━━ Listed entries ━━

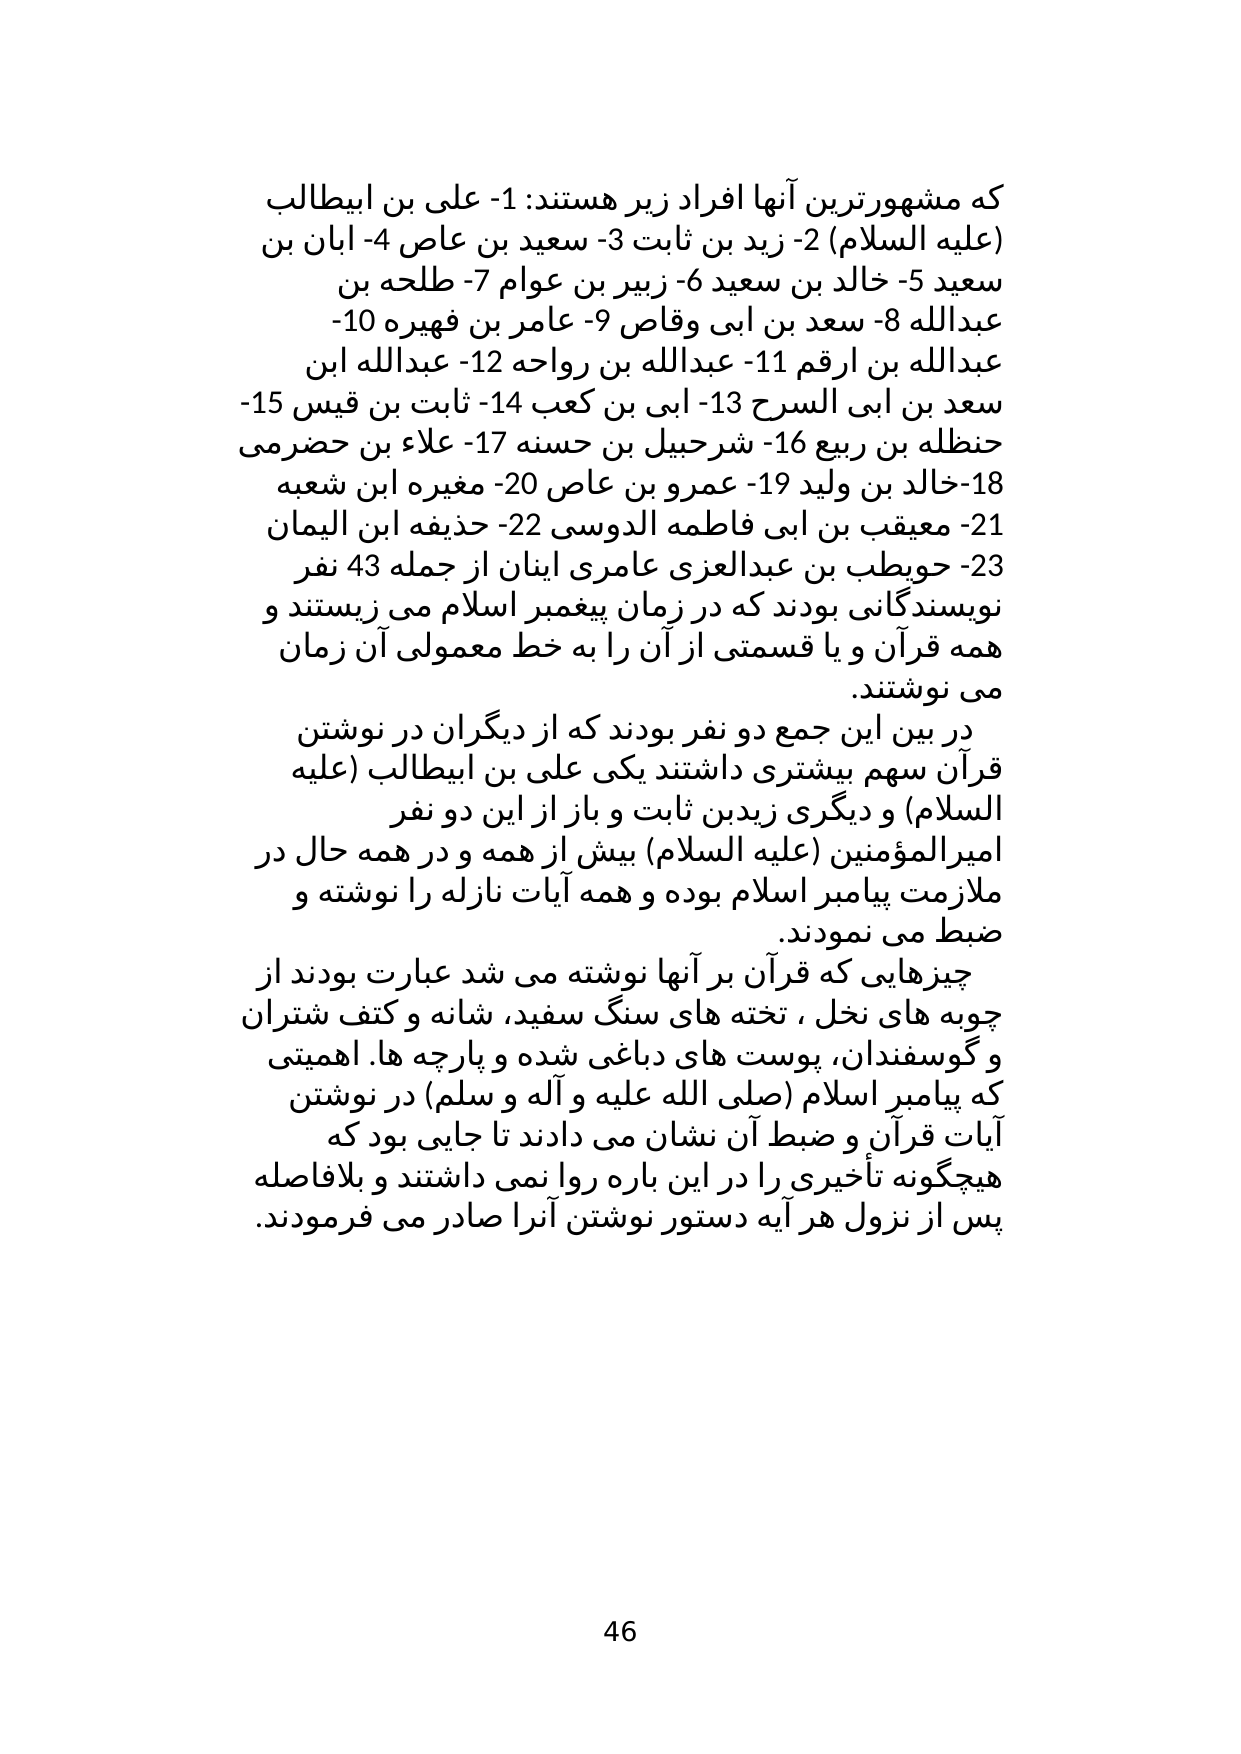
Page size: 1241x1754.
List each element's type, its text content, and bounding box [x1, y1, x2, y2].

text كه مشهورترين آنها افراد زير هستند: 1- على بن ابيطالب (عليه السلام) 2- زيد بن ثابت 3- سعيد بن عاص 4- ابان بن سعيد 5- خالد بن سعيد 6- زبير بن عوام 7- طلحه بن عبدالله 8- سعد بن ابى وقاص 9- عامر بن فهیره 10- عبدالله بن ارقم 11- عبدالله بن رواحه 12- عبدالله ابن سعد بن ابى السرح 13- ابى بن كعب 14- ثابت بن قيس 15- حنظله بن ربيع 16- شرحبيل بن حسنه 17- علاء بن حضرمى 18-خالد بن وليد 19- عمرو بن عاص 20- مغيره ابن شعبه 21- معيقب بن ابى فاطمه الدوسى 22- حذيفه ابن اليمان 23- حويطب بن عبدالعزى عامرى اينان از جمله 43 نفر نويسندگانى بودند كه در زمان پيغمبر اسلام مى زيستند و همه قرآن و يا قسمتى از آن را به خط معمولى آن زمان مى نوشتند. [236, 177, 1004, 707]
text چيزهايى كه قرآن بر آنها نوشته مى شد عبارت بودند از چوبه هاى نخل ، تخته هاى سنگ سفيد، شانه و كتف شتران و گوسفندان، پوست هاى دباغى شده و پارچه ها. اهميتى كه پيامبر اسلام (صلى الله عليه و آله و سلم) در نوشتن آيات قرآن و ضبط آن نشان مى دادند تا جايى بود كه هيچگونه تأخيرى را در اين باره روا نمى داشتند و بلافاصله پس از نزول هر آيه دستور نوشتن آنرا صادر مى فرمودند. [236, 951, 1004, 1236]
text در بين اين جمع دو نفر بودند كه از ديگران در نوشتن قرآن سهم بيشترى داشتند يكى على بن ابيطالب (عليه السلام) و ديگرى زيدبن ثابت و باز از اين دو نفر اميرالمؤمنين (عليه السلام) بيش از همه و در همه حال در ملازمت پيامبر اسلام بوده و همه آيات نازله را نوشته و ضبط مى نمودند. [236, 707, 1004, 951]
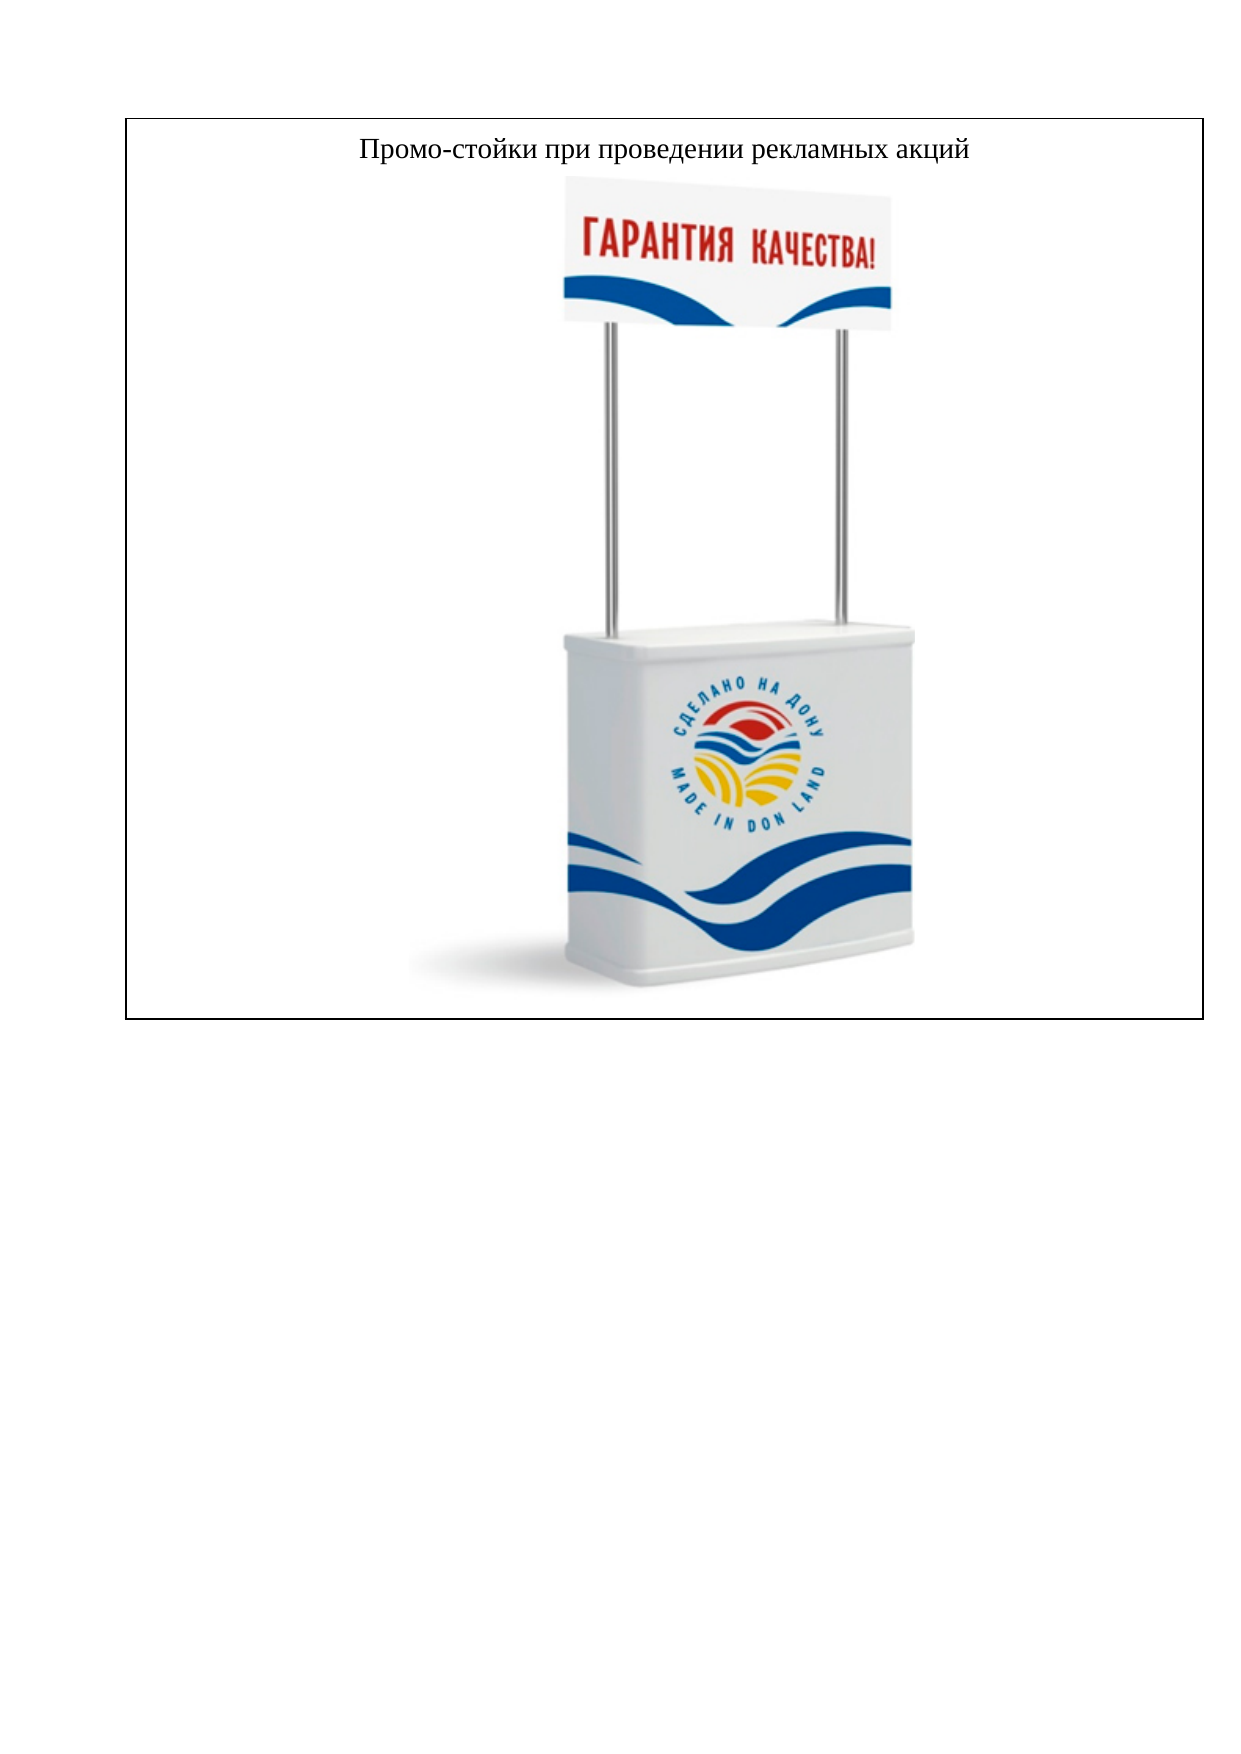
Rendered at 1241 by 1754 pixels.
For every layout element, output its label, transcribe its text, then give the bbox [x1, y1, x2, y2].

table_cell Промо-стойки при проведении рекламных акций [127, 119, 1202, 1018]
picture [408, 176, 915, 1001]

━━━

• [Directions for this task] Keep the pictures out and transcribe the entries exactly.

• [Task solution]
Page size: 1241x1754.
List each element's type, its text content, and bounding box [x1, y1, x2, y2].

text كه مشهورترين آنها افراد زير هستند: 1- على بن ابيطالب (عليه السلام) 2- زيد بن ثابت 3- سعيد بن عاص 4- ابان بن سعيد 5- خالد بن سعيد 6- زبير بن عوام 7- طلحه بن عبدالله 8- سعد بن ابى وقاص 9- عامر بن فهیره 10- عبدالله بن ارقم 11- عبدالله بن رواحه 12- عبدالله ابن سعد بن ابى السرح 13- ابى بن كعب 14- ثابت بن قيس 15- حنظله بن ربيع 16- شرحبيل بن حسنه 17- علاء بن حضرمى 18-خالد بن وليد 19- عمرو بن عاص 20- مغيره ابن شعبه 21- معيقب بن ابى فاطمه الدوسى 22- حذيفه ابن اليمان 23- حويطب بن عبدالعزى عامرى اينان از جمله 43 نفر نويسندگانى بودند كه در زمان پيغمبر اسلام مى زيستند و همه قرآن و يا قسمتى از آن را به خط معمولى آن زمان مى نوشتند. [236, 177, 1004, 707]
text چيزهايى كه قرآن بر آنها نوشته مى شد عبارت بودند از چوبه هاى نخل ، تخته هاى سنگ سفيد، شانه و كتف شتران و گوسفندان، پوست هاى دباغى شده و پارچه ها. اهميتى كه پيامبر اسلام (صلى الله عليه و آله و سلم) در نوشتن آيات قرآن و ضبط آن نشان مى دادند تا جايى بود كه هيچگونه تأخيرى را در اين باره روا نمى داشتند و بلافاصله پس از نزول هر آيه دستور نوشتن آنرا صادر مى فرمودند. [236, 951, 1004, 1236]
text در بين اين جمع دو نفر بودند كه از ديگران در نوشتن قرآن سهم بيشترى داشتند يكى على بن ابيطالب (عليه السلام) و ديگرى زيدبن ثابت و باز از اين دو نفر اميرالمؤمنين (عليه السلام) بيش از همه و در همه حال در ملازمت پيامبر اسلام بوده و همه آيات نازله را نوشته و ضبط مى نمودند. [236, 707, 1004, 951]
Rendered at 1241 by 1754 pixels.
For every layout element, output its label, transcribe its text, then give the bbox [x1, y1, x2, y2].

table_cell Промо-стойки при проведении рекламных акций [127, 119, 1202, 1018]
picture [408, 176, 915, 1001]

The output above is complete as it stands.